What do International Truck, MedicAlert, Experian, Washington Group, Siemens AG, The Hartford, the FBI, and Monster.com all have in common? They all moved parts of their IT development or operations to SOA in 2006.
Written by Joe McKendrick, Contributing Writer

Last week, I cited examples of SOA work that took place over the past year at ten leading companies.

Here are eight more companies that led the way with SOA, originally posted over at my SOA in Action site: 

Integrate back-end legacy systems: International Truck developed an SOA-based "Common Vehicle Tracking System" to surface all types of back-end legacy systems and track truck production in near real time, while flagging any defects or bottlenecks in production. 

Better connect with partners. MedicAlert built an SOA-based system called E-HealthKEY with the goal of achieving interoperability not only between its own internal applications, but also with partners -- hospitals, doctors’ offices, EMTs, and other medical professionals and establishments -- to provide up-to-date personal health records.

Componentize product offerings: Experian leveraged SOA-based processes and technologies to develop a Customer Event Management system (CEMS) to support its base of leading financial institution customers. The system enables financial institutions to rapidly assess and process new accounts using Experian's online services.

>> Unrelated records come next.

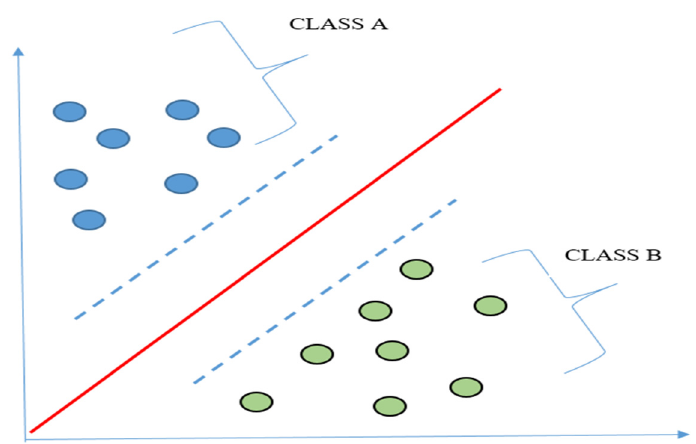
Figure 8. Support vector machine (SVM).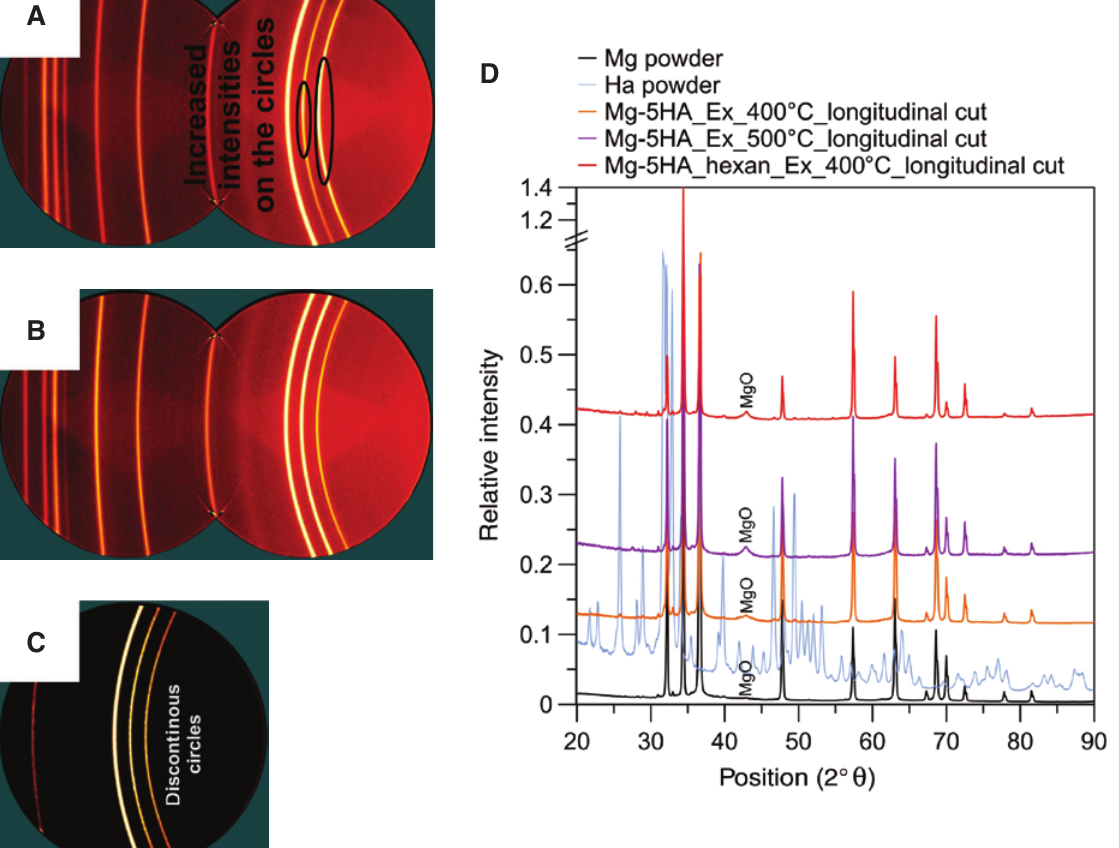
Figure 4: XRD measurements: (A) Diffraction lines for Mg phase in Mg-5HA composite in cross-section, (B) diffraction lines for Mg phase in Mg-5HA composite in longitudinal section, (C) diffraction lines for Mg powder, and (D) XRD plots of studied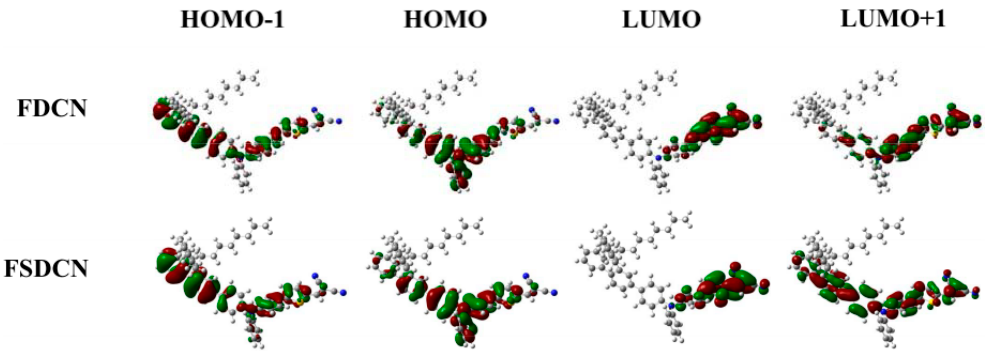
Figure 7. Plots of electron density of the indicated molecular orbitals for FDCN and FSDCN monomer.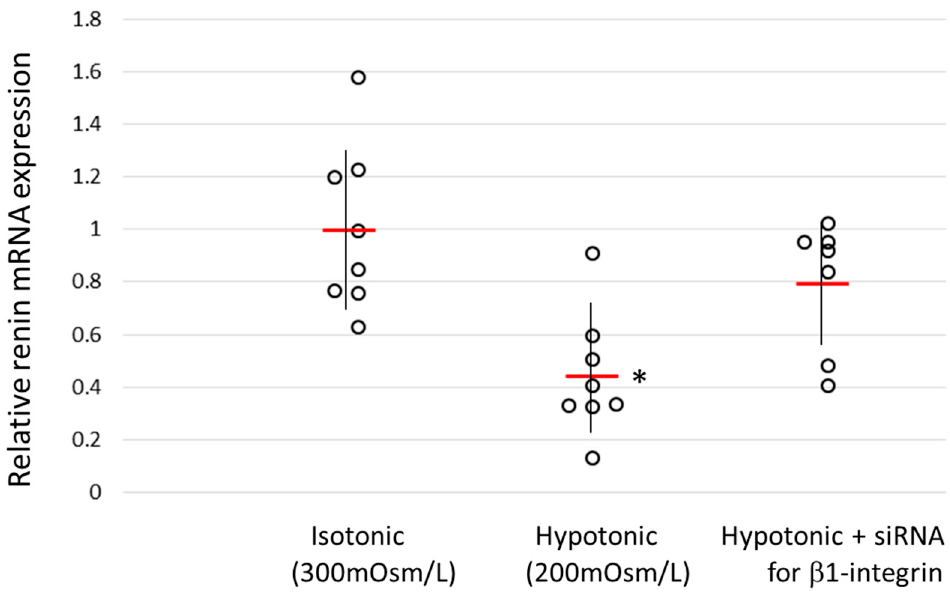
Figure 4. Effect of hypotonic medium on renin expression in a juxtaglomerular cell line (As4.1 cells). As4.1 cells were cultured in hypotonic medium (200 mOsm/L). After 24 h, the renin expression was examined by qRT-PCR. Control cells were cultured in isotonic medium (300 mOsm/L). Some were cultured in hypotonic medium after β 1-integrin knockdown with siRNA (Hypotonic + siRNA for β 1-integrin). Data were represented by scatter plot with average (red bars) and SD (black vertical lines). Asterisks indicate significant differences ( p < 0.05) from the control (Isotonic).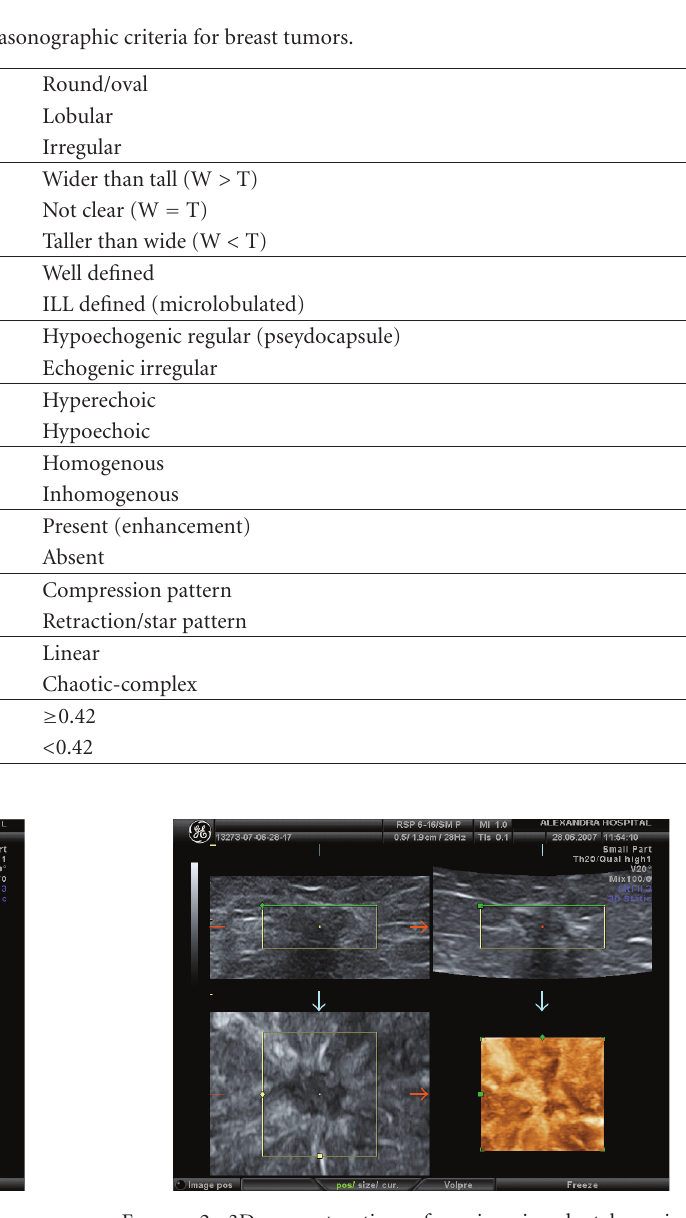
Figure 2: 3D reconstruction of an invasive ductal carcinoma angulated with inhomogenous echotexture and retraction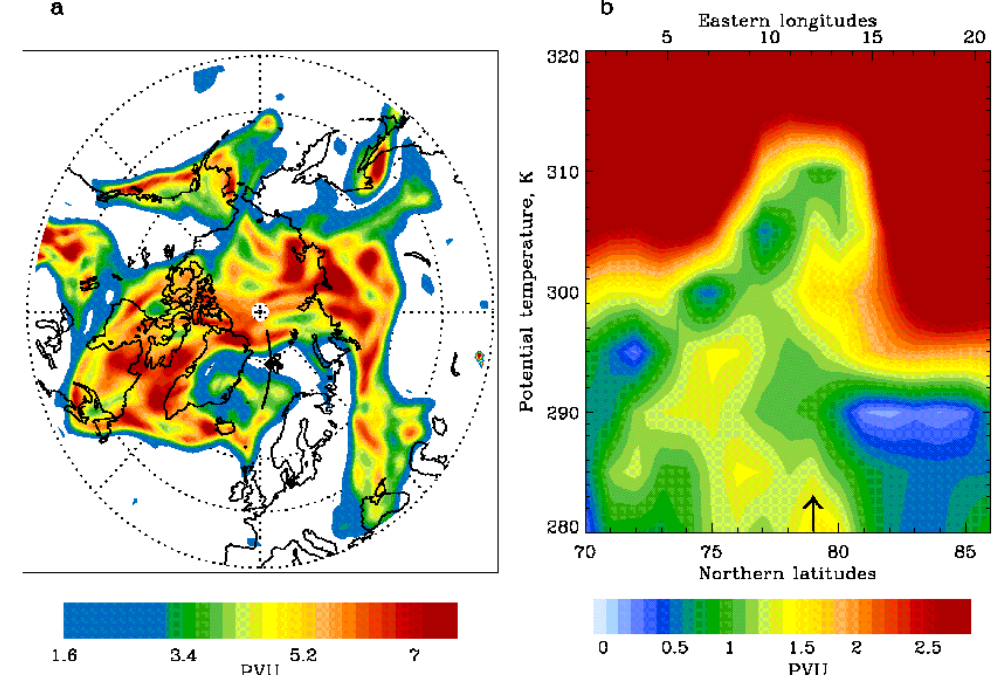
Fig. 9. (a) PV chart for 310K at 12:00UTC on 27 November 1994. Ny- ˚Alesund is marked with a diamond. Only PV > 1.6PVU is coloured (b) Cross section of PV along the black line from (a) across the tropospheric filament. The station is marked with an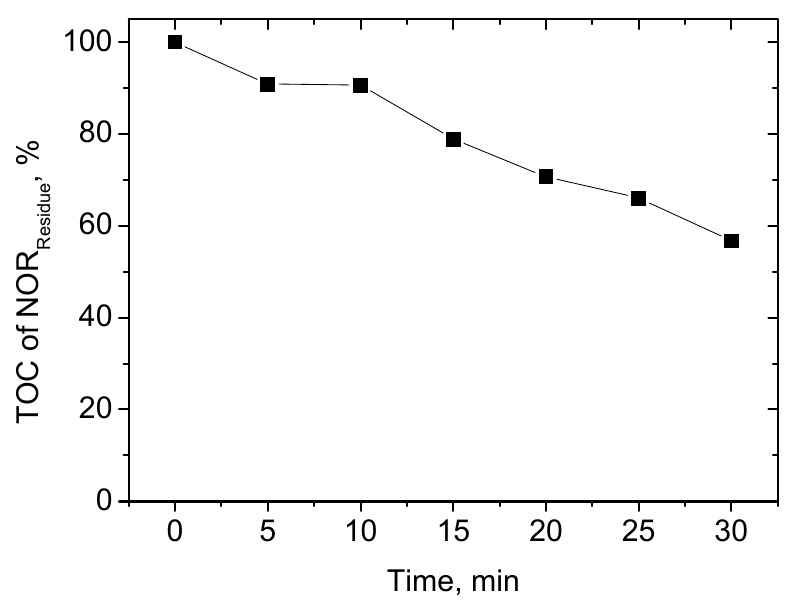
Figure 10. Removal of TOC during the degradation of NOR by the MW/UV process (experimental conditions: microwave power = 500 W, UV light intensity = 31.8 mW/cm 2 , [NOR] = 5 mg/L, and pH = 6.72).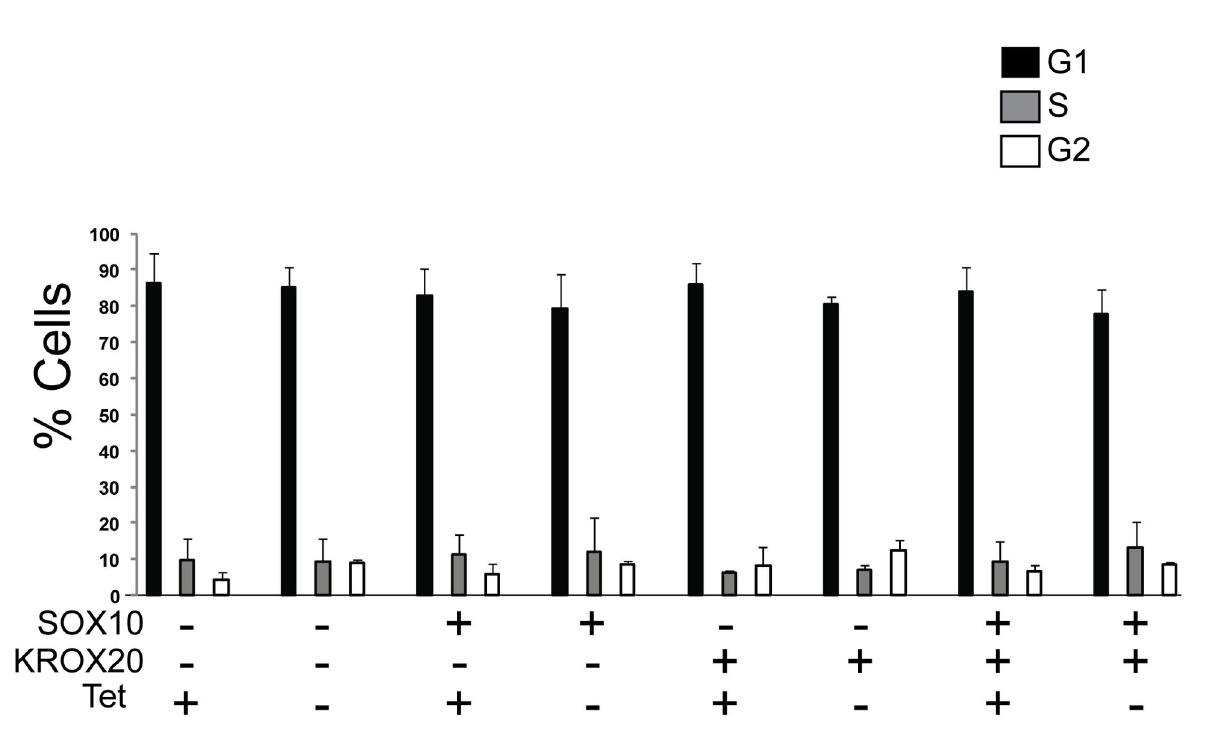
Figure 3. FACS analysis of differentiated B22 cells. B22 cells were infected with an empty vector, pBabe-SOX10, pBabe- KROX20, or pBabe-SOX10 together with pBabe-KROX20 in the presence or absence of tetracycline and differentiated in low serum media. Propidium iodine stained samples were FACS sorted and analyzed using Cell Quest Pro (BD Biosciences). The data are the average of three independent experiments. Standard error bars are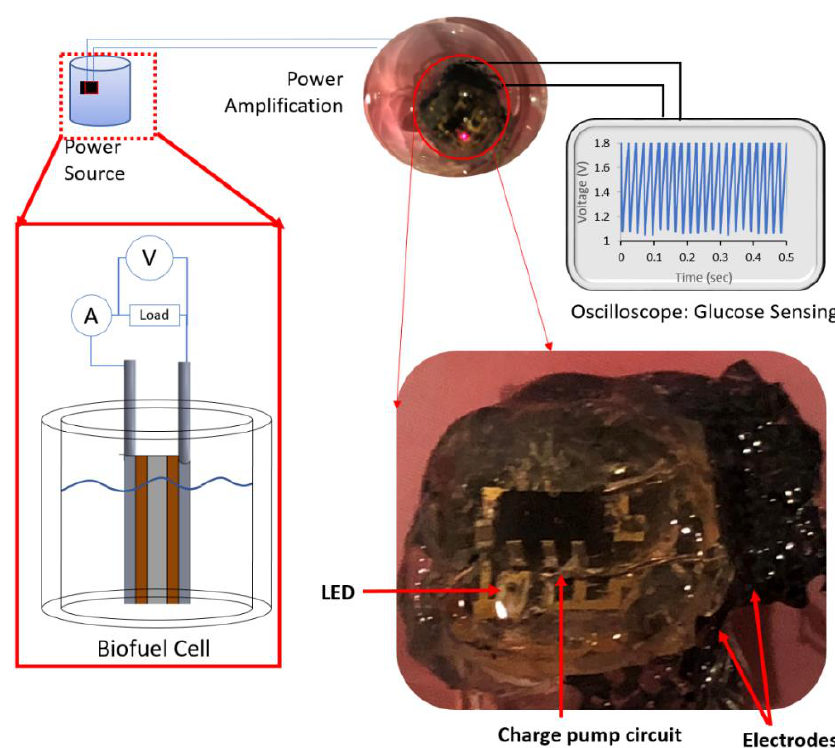
Figure 1. Experimental set-up of glucose biofuel cell and glucose sensing. Charge pump circuit consisting of a 0.1 µF capacitor functioning as a transducer, where the charge pump circuit is powered by the electrical power generated by the glucose biofuel cell.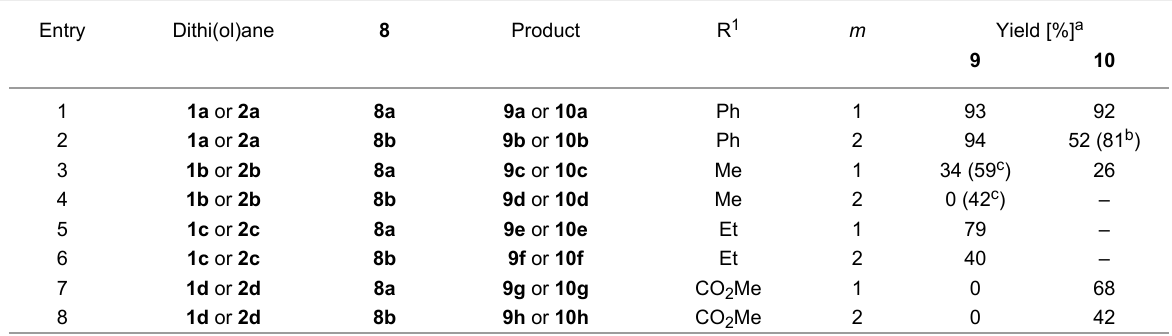
Table 2: Addition of dithi(ol)anylium TFBs 1a–d or 2a , b , d to ketones 8a or 8b .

Abstract multiple ERP functions into a single service layer: Washington Group employed SOA-based middleware to move to an SOA that would abstract many of the functions used in various ERP systems across the company into a common service layer.

Streamline requests to IT: The IT operations group at Siemens AG built services around automating and streamlining the processes for fulfilling internal requests to IT for new equipment and passwords. The company releases four to eight new business processes to run on its SOA every six to 12 weeks.

Maintain service quality: The Hartford has a very strong SOA governance effort, led by an SOA steering committee consisting of application architects. Committee members assess proposed new services based on such criteria as supportability, reusability and adherence to the company’s SOA reference architecture.

Keep vendors on their toes: The Federal Bureau of Investigation has been investigating SOA, and launched a Regional Data Exchange, or R-DEx, a series of information sharing pilots with regional databases. Under R-DEx, the FBI has created plug-ins to Justice Department databases for four regional law enforcement data sharing associations, with more to come -- using an SOA registry built with off-the-shelf IT products.

Expand a global reach: Monster -- the online jobsite -- recently expanded its reach to 24 countries across the globe, and needed a service oriented architecture that would stretch across separate regional units, and avoid the need for manual routing of new orders to financial systems for invoicing.